Short films are a great way to learn and have some fun, and hey, maybe kickstart your career. However, the industry is awash with short films, and there’s no real money to be made from the format so it’s probably worth considering ditching the short and start thinking feature.
Previously on the blog I noted ‘you can make a low-budget feature with just a little bit more expense and effort than it takes to make a quality short film’. But even with the affordability of tech/kit nowadays, how do you go about making a feature, especially if it’s an indie project with no industry backing?

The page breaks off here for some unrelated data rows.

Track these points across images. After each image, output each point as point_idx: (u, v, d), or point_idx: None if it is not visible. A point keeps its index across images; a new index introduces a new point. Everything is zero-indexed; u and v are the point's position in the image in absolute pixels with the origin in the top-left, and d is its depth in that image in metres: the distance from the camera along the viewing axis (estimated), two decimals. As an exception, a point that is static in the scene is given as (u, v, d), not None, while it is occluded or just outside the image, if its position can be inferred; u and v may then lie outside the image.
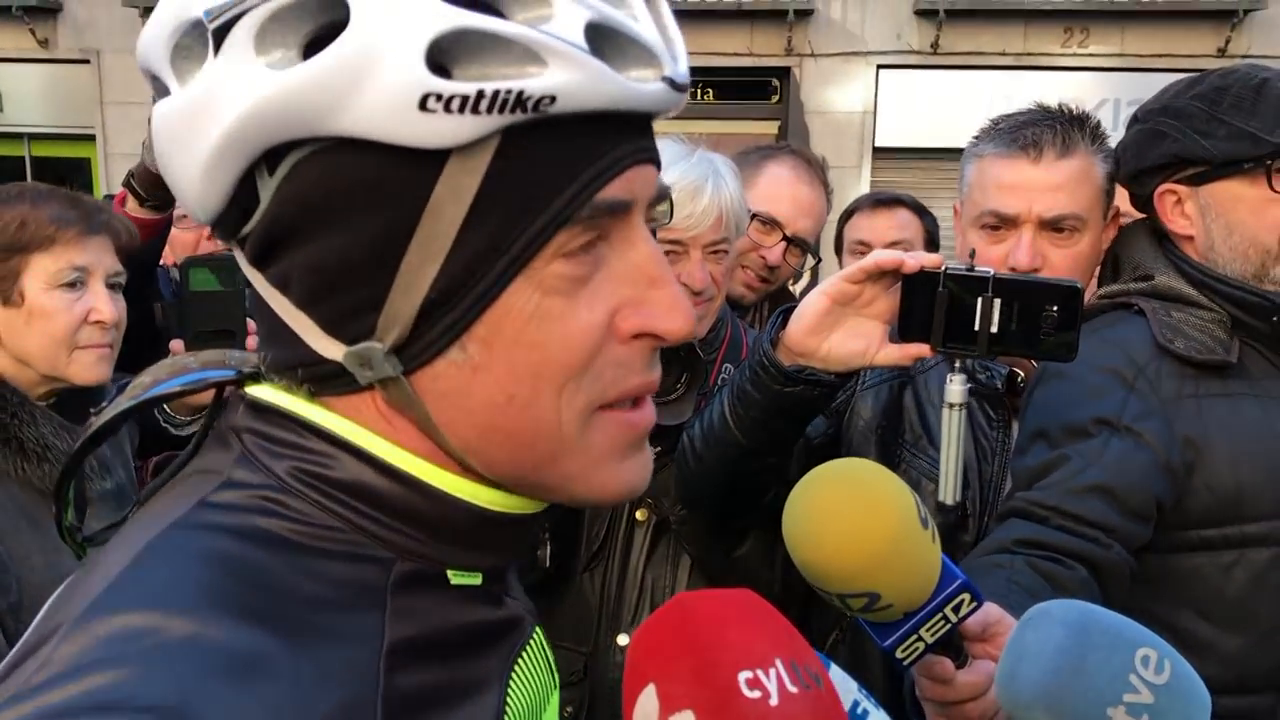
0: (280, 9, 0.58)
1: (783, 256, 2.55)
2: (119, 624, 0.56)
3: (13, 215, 1.85)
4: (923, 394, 1.97)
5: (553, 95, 0.59)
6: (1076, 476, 1.56)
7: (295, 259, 0.64)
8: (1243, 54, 12.30)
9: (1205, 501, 1.61)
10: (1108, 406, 1.62)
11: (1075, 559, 1.49)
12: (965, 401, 1.54)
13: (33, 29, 13.61)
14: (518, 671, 0.74)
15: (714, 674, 0.69)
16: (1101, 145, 1.85)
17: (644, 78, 0.63)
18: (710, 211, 1.91)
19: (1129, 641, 0.96)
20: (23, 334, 1.87)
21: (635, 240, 0.67)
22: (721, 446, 1.69)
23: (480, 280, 0.62)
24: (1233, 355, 1.65)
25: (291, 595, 0.61)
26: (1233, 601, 1.63)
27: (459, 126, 0.58)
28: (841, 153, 12.73)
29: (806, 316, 1.54)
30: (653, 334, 0.68)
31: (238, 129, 0.59)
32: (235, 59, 0.59)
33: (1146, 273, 1.77)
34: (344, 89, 0.57)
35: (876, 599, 1.07)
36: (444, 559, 0.69)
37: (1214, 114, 1.67)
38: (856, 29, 13.05)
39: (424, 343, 0.64)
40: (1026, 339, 1.44)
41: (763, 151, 2.68)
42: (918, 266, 1.47)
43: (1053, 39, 12.83)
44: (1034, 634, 0.99)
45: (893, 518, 1.04)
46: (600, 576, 2.00)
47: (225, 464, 0.68)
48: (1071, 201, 1.79)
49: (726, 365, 2.07)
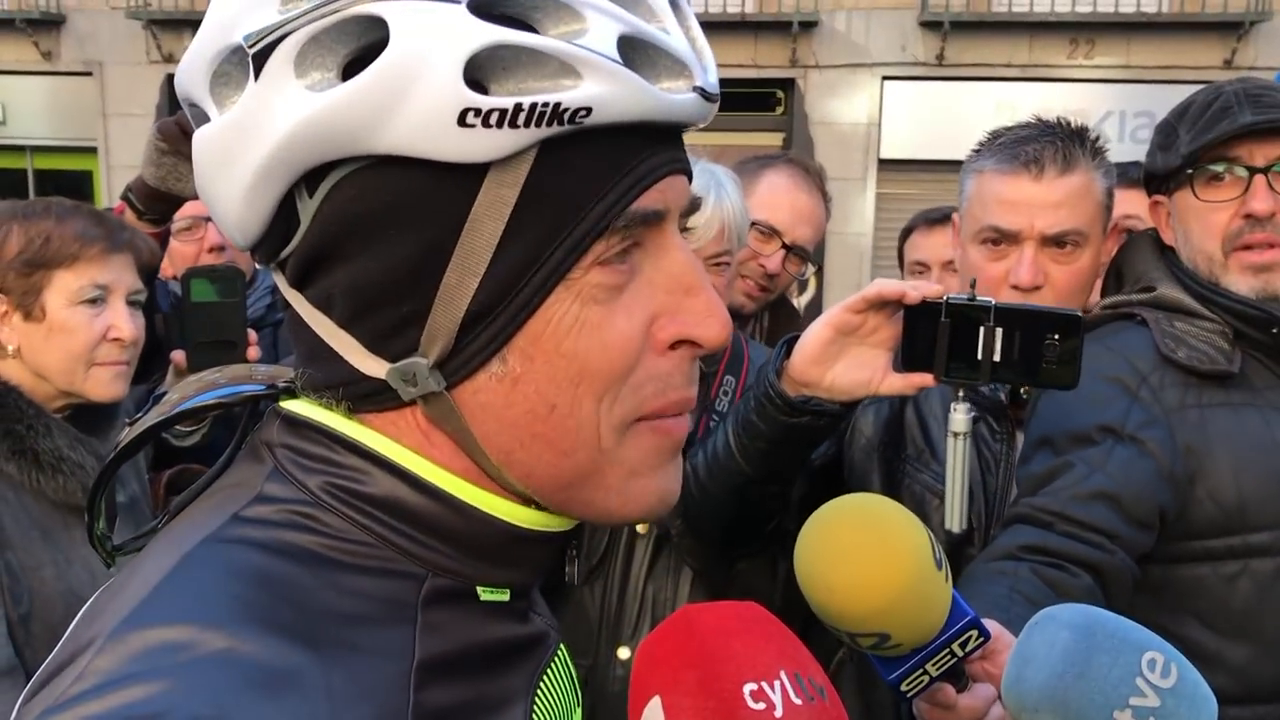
0: (320, 31, 0.59)
1: (782, 265, 2.54)
2: (155, 638, 0.57)
3: (38, 230, 1.86)
4: (924, 408, 1.97)
5: (588, 107, 0.60)
6: (1081, 483, 1.56)
7: (337, 278, 0.64)
8: (1249, 65, 12.33)
9: (1208, 511, 1.61)
10: (1111, 414, 1.62)
11: (1079, 565, 1.49)
12: (970, 430, 1.54)
13: (35, 41, 13.71)
14: (543, 688, 0.74)
15: (719, 686, 0.69)
16: (1101, 160, 1.85)
17: (676, 88, 0.65)
18: (712, 224, 1.91)
19: (1135, 645, 0.96)
20: (42, 348, 1.88)
21: (670, 248, 0.68)
22: (726, 475, 1.69)
23: (520, 292, 0.63)
24: (1235, 365, 1.66)
25: (323, 610, 0.62)
26: (1238, 612, 1.63)
27: (497, 141, 0.59)
28: (846, 164, 12.77)
29: (810, 347, 1.54)
30: (690, 340, 0.68)
31: (279, 152, 0.60)
32: (275, 82, 0.60)
33: (1149, 284, 1.78)
34: (383, 108, 0.58)
35: (886, 639, 1.06)
36: (475, 575, 0.69)
37: (1174, 127, 1.74)
38: (861, 40, 13.10)
39: (465, 356, 0.64)
40: (1028, 367, 1.46)
41: (761, 160, 2.68)
42: (919, 297, 1.48)
43: (1058, 50, 12.87)
44: (1040, 637, 0.99)
45: (909, 563, 1.03)
46: (601, 589, 1.99)
47: (258, 478, 0.68)
48: (1073, 217, 1.79)
49: (728, 378, 2.06)
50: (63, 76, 13.94)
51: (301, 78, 0.59)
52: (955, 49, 12.84)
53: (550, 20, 0.61)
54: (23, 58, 13.84)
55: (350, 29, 0.59)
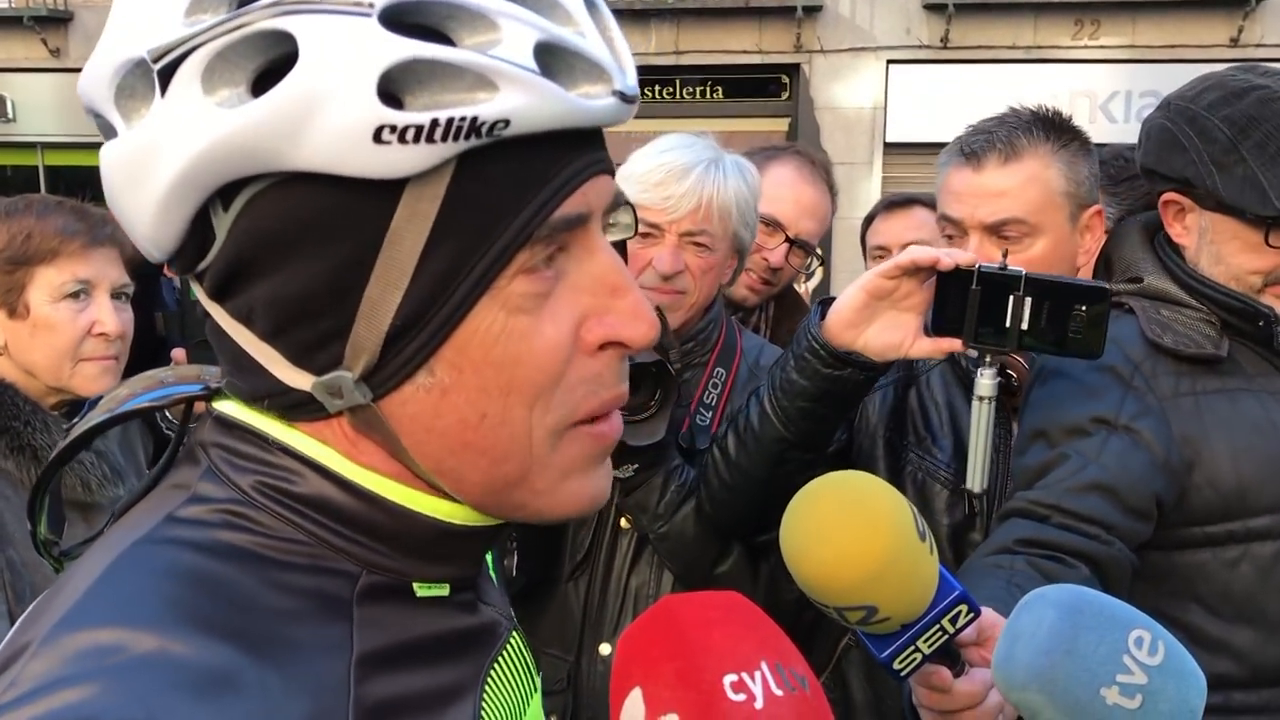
0: (225, 48, 0.57)
1: (785, 258, 2.53)
2: (86, 640, 0.56)
3: (19, 228, 1.86)
4: (925, 394, 1.97)
5: (506, 119, 0.59)
6: (1076, 475, 1.56)
7: (256, 293, 0.63)
8: (1255, 44, 12.26)
9: (1207, 498, 1.61)
10: (1105, 405, 1.62)
11: (1076, 556, 1.49)
12: (994, 395, 1.59)
13: (44, 38, 13.75)
14: (493, 676, 0.74)
15: (699, 677, 0.69)
16: (1066, 144, 1.84)
17: (594, 93, 0.63)
18: (690, 196, 1.87)
19: (1122, 622, 0.96)
20: (28, 346, 1.89)
21: (594, 250, 0.67)
22: (762, 445, 1.71)
23: (444, 304, 0.62)
24: (1222, 350, 1.65)
25: (257, 608, 0.61)
26: (1240, 597, 1.62)
27: (415, 156, 0.58)
28: (852, 149, 12.74)
29: (845, 310, 1.61)
30: (618, 342, 0.68)
31: (191, 170, 0.59)
32: (183, 99, 0.58)
33: (1136, 274, 1.77)
34: (296, 125, 0.57)
35: (874, 612, 1.06)
36: (409, 571, 0.69)
37: (1236, 146, 1.61)
38: (865, 24, 13.05)
39: (391, 369, 0.64)
40: (1055, 336, 1.53)
41: (767, 153, 2.66)
42: (953, 264, 1.54)
43: (1063, 31, 12.80)
44: (1028, 616, 0.99)
45: (891, 532, 1.03)
46: (584, 584, 1.98)
47: (193, 478, 0.68)
48: (1015, 206, 1.79)
49: (718, 369, 2.04)
50: (71, 73, 13.95)
51: (210, 94, 0.58)
52: (960, 31, 12.79)
53: (465, 30, 0.60)
54: (31, 55, 13.88)
55: (258, 44, 0.58)
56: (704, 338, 2.03)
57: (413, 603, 0.70)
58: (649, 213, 1.87)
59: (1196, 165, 1.65)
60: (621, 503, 1.92)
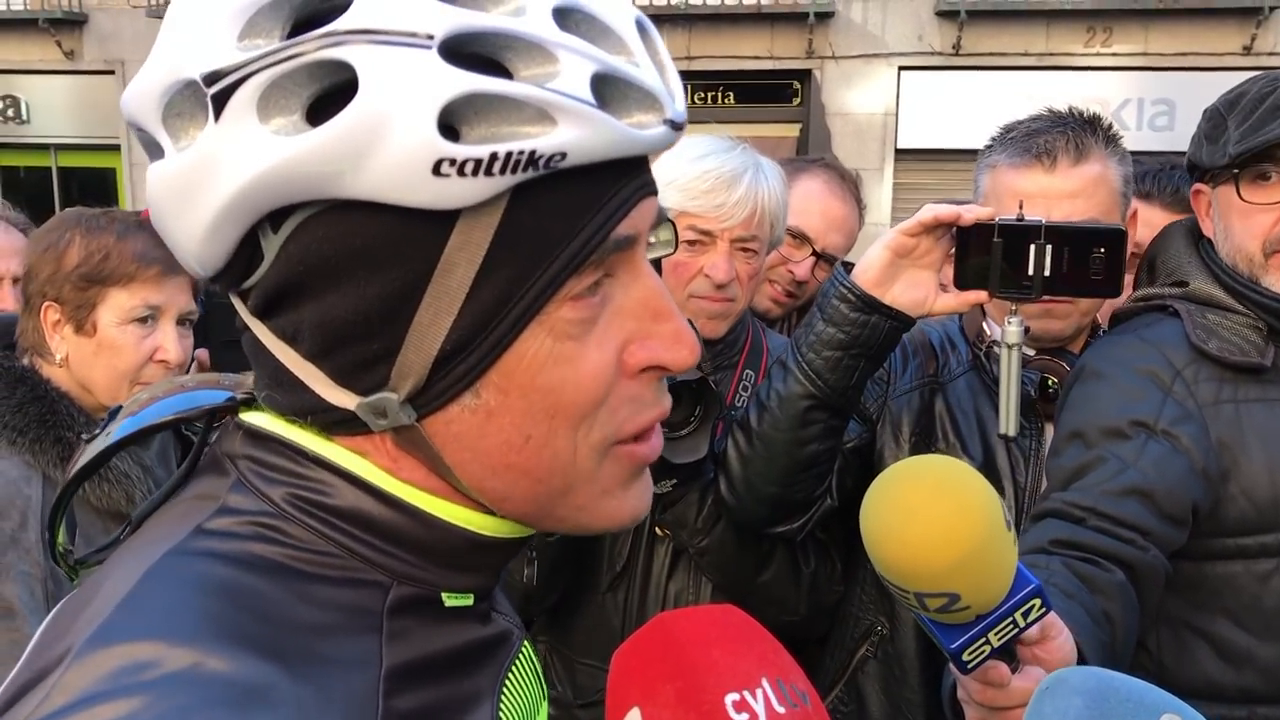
0: (282, 76, 0.58)
1: (811, 272, 2.50)
2: (123, 655, 0.56)
3: (98, 245, 1.86)
4: (953, 401, 1.96)
5: (564, 152, 0.59)
6: (1114, 478, 1.55)
7: (304, 314, 0.64)
8: (1268, 51, 12.23)
9: (1242, 508, 1.59)
10: (1145, 409, 1.61)
11: (1112, 560, 1.47)
12: (1020, 342, 1.62)
13: (59, 40, 13.79)
14: (508, 685, 0.75)
15: (700, 697, 0.68)
16: (1115, 147, 1.84)
17: (646, 122, 0.64)
18: (744, 204, 1.86)
19: (1151, 708, 0.92)
20: (89, 363, 1.89)
21: (639, 274, 0.68)
22: (785, 406, 1.71)
23: (493, 331, 0.63)
24: (1267, 359, 1.63)
25: (290, 622, 0.62)
26: (1270, 611, 1.60)
27: (472, 188, 0.58)
28: (863, 155, 12.73)
29: (870, 269, 1.65)
30: (659, 366, 0.69)
31: (244, 194, 0.59)
32: (238, 126, 0.58)
33: (1181, 277, 1.76)
34: (355, 156, 0.57)
35: (956, 600, 1.04)
36: (439, 582, 0.71)
37: (1224, 118, 1.72)
38: (877, 30, 13.04)
39: (437, 391, 0.64)
40: (1077, 281, 1.57)
41: (795, 164, 2.63)
42: (973, 219, 1.58)
43: (1075, 39, 12.78)
44: (1051, 705, 0.95)
45: (983, 519, 1.01)
46: (623, 594, 1.97)
47: (221, 490, 0.68)
48: (1089, 207, 1.78)
49: (747, 372, 2.04)
50: (85, 75, 14.02)
51: (265, 122, 0.58)
52: (972, 38, 12.77)
53: (523, 61, 0.60)
54: (46, 57, 13.93)
55: (314, 73, 0.58)
56: (732, 339, 2.03)
57: (440, 614, 0.71)
58: (700, 220, 1.87)
59: (1195, 145, 1.77)
60: (659, 518, 1.91)
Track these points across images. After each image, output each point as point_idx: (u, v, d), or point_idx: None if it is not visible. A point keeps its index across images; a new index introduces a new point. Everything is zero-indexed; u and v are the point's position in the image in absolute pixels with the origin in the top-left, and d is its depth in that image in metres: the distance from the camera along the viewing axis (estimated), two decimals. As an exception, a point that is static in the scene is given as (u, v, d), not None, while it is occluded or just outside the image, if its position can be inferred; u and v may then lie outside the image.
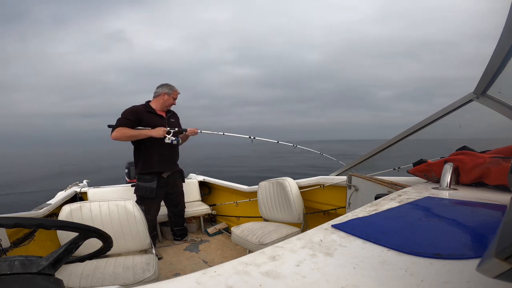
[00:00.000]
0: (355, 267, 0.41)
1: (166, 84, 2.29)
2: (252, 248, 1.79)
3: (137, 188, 2.22)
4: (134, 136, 2.11)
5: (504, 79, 1.16)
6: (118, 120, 2.11)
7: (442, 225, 0.59)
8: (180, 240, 2.62)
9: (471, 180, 1.01)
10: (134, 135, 2.11)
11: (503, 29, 0.94)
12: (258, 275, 0.39)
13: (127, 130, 2.08)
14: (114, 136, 2.07)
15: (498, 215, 0.64)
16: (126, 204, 1.62)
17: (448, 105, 1.50)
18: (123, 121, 2.09)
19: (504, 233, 0.27)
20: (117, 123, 2.09)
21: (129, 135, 2.09)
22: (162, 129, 2.14)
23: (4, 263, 0.57)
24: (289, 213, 2.05)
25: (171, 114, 2.38)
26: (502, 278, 0.25)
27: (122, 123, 2.08)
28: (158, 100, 2.27)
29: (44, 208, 1.94)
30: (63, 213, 1.50)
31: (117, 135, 2.06)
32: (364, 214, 0.68)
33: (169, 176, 2.32)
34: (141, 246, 1.63)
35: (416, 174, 1.25)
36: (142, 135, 2.11)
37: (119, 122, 2.09)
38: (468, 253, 0.43)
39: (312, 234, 0.55)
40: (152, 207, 2.26)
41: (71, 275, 1.28)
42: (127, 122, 2.09)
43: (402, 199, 0.83)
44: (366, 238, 0.52)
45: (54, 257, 0.64)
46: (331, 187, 2.06)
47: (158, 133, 2.11)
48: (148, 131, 2.12)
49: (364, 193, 1.47)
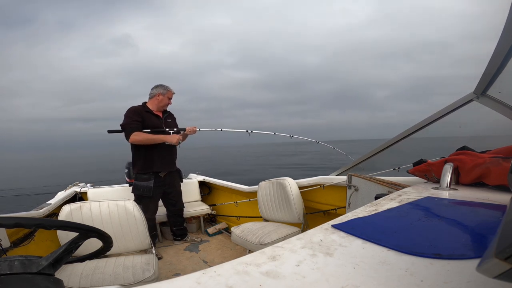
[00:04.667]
0: (355, 267, 0.41)
1: (160, 85, 2.32)
2: (252, 248, 1.79)
3: (135, 187, 2.24)
4: (154, 140, 2.17)
5: (504, 79, 1.16)
6: (128, 124, 2.13)
7: (442, 225, 0.59)
8: (180, 240, 2.63)
9: (471, 180, 1.01)
10: (153, 139, 2.16)
11: (503, 29, 0.94)
12: (258, 275, 0.39)
13: (146, 135, 2.14)
14: (134, 139, 2.11)
15: (498, 215, 0.64)
16: (126, 204, 1.62)
17: (448, 105, 1.50)
18: (134, 125, 2.13)
19: (504, 233, 0.27)
20: (129, 127, 2.12)
21: (149, 139, 2.15)
22: (177, 137, 2.21)
23: (4, 263, 0.57)
24: (289, 213, 2.05)
25: (167, 114, 2.42)
26: (502, 278, 0.25)
27: (134, 127, 2.13)
28: (154, 101, 2.30)
29: (44, 208, 1.94)
30: (63, 213, 1.50)
31: (138, 139, 2.11)
32: (364, 214, 0.68)
33: (166, 175, 2.34)
34: (141, 246, 1.63)
35: (416, 174, 1.25)
36: (159, 140, 2.17)
37: (132, 126, 2.12)
38: (468, 253, 0.43)
39: (312, 234, 0.55)
40: (150, 206, 2.27)
41: (71, 275, 1.28)
42: (138, 125, 2.14)
43: (402, 199, 0.83)
44: (366, 238, 0.52)
45: (54, 257, 0.64)
46: (331, 187, 2.06)
47: (172, 140, 2.19)
48: (164, 137, 2.19)
49: (364, 193, 1.47)
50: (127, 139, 2.13)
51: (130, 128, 2.12)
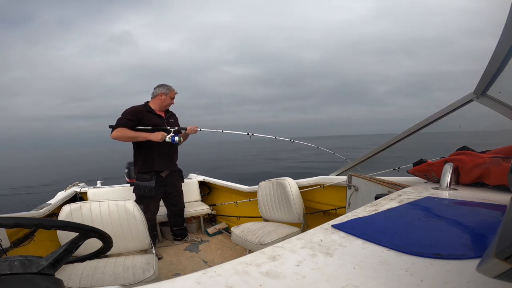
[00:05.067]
0: (355, 267, 0.41)
1: (163, 85, 2.31)
2: (252, 248, 1.79)
3: (136, 187, 2.24)
4: (134, 137, 2.13)
5: (504, 79, 1.16)
6: (119, 120, 2.12)
7: (442, 225, 0.59)
8: (180, 240, 2.62)
9: (471, 180, 1.01)
10: (134, 137, 2.13)
11: (503, 29, 0.94)
12: (258, 275, 0.39)
13: (127, 131, 2.10)
14: (114, 135, 2.09)
15: (498, 215, 0.64)
16: (126, 204, 1.62)
17: (448, 105, 1.50)
18: (123, 122, 2.11)
19: (504, 233, 0.27)
20: (117, 123, 2.11)
21: (129, 136, 2.12)
22: (161, 133, 2.15)
23: (4, 263, 0.57)
24: (289, 213, 2.05)
25: (170, 114, 2.41)
26: (502, 278, 0.25)
27: (122, 124, 2.10)
28: (156, 101, 2.30)
29: (44, 208, 1.94)
30: (63, 213, 1.50)
31: (117, 135, 2.08)
32: (364, 214, 0.68)
33: (167, 175, 2.34)
34: (141, 246, 1.63)
35: (416, 174, 1.25)
36: (141, 137, 2.13)
37: (119, 122, 2.11)
38: (468, 253, 0.43)
39: (312, 234, 0.55)
40: (151, 206, 2.27)
41: (71, 275, 1.28)
42: (127, 123, 2.11)
43: (402, 199, 0.83)
44: (366, 238, 0.52)
45: (54, 257, 0.64)
46: (331, 187, 2.06)
47: (156, 137, 2.12)
48: (148, 134, 2.14)
49: (364, 193, 1.47)
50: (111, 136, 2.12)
51: (116, 125, 2.10)
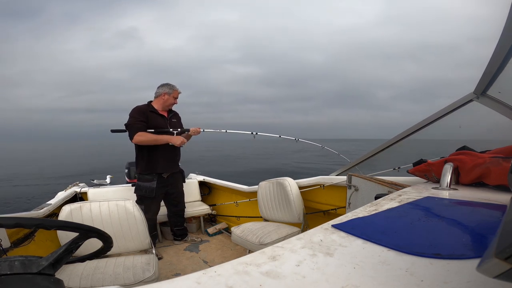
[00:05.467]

Well, here’s how Tim and me got Who Killed Nelson Nutmeg in the can.
1. Pick Your Genre
Choose an idea/story you know you can do well; something that fits your profile or your previous body of work, plus how you want the industry to view you as you proceed.
2. Start Developing Your Story
With a micro-budget practicality in mind, begin brainstorming your idea from its initial concept to a rough outline, a treatment, a detailed beat sheet, or anything that fleshes out the world of the story so you have a decent grasp on the characters, plot and location(s). This is a video link on how we developed the story for Nelson Nutmeg (vid appears below on the blog post).
3. No ‘I’ in Team
Start reaching out to local crew, and assemble a core team of people who can get stuff done. Explain to them what you want to achieve, why, and how it’s likely to pan out. Arrange bi-monthly meetings to update progress, tasks and challenges ahead. Hey, you’re in pre-production, no time to dilly daddle! Doesn’t matter that the script isn’t written yet, or that you have no money. Keep momentum going. Crucial at this point: SET A FILMING DATE (or a general target anyway). It’s happening!
Work out how much you can afford to spend and what you can reasonably expect to raise online (via Kickstarter, Indiegogo etc). Friends and family are a great early resource, just to get you started. You may also want to consider small-scale investment possibilities, or perhaps business funding options like Seedrs.
5. Minimal Locations
Still haven’t written that pesky script? It doesn’t matter! You’re a micro-budget filmmaker, you’ve got to do everything yourself or with your core team. But you’ve got your filming date, and you know where the story is set (see stage 2, above), so you can do a recce on where the ideal location is for the film. Note: micro-budget films will generally only have one or two main locations. It mahooisively keeps costs down.
6. Write The Script
Why haven’t you written the script yet? Are you nuts?! Hehe. Better get it done, then. Write that sucker.
The earlier you start the casting process, the more it will solidify the fact that you’re making this film, not thinking or talking about it. It all adds to the momentum. Reach out to local acting groups or have an open call casting. There’s lots of great talent around, right on your doorstep. You’ll also need to fill all your crew positions, too, if you haven’t done so by now. Sites like Mandy, Talent Circle, Shooting People, Twitter/Facebook, and recommendations/referrals are all useful.
8. Rewrite The Script
That script needs some work, doesn’t it? Well, you’ve got a core team working on your behalf picking up some production tasks, so you can spend some time rewriting the script. Get feedback if you can, bounce it back and forth with someone you trust (this is where having a co-writer helps). You could spend forever mulling over the script but get it to a place you’re happy with, and go.
9. Do A Deal
You’ve chosen/purchased/already got your camera, and sorting/sorted out your locations. Other less exciting factors like insurance, transport and catering will come into play. You can do a deal on all of the above, you just have to ask. We were told we wouldn’t be able to afford locations, transport or catering with our budget, but we did a deal, boom, done.
Script? Check. Locations? Check. Budget? Check. Cast and crew? Check. Filming date? Check. Shoot your film! We started stage 1 in January 2014, and got to stage 10 by August 2014.
Ha, that was easy! OK, it’s quite a bit of focused time and planning but nowhere near as difficult as you think it might be, especially if you have a co-writer/producer and a good team helping you. It can be done. GO. FOR. IT.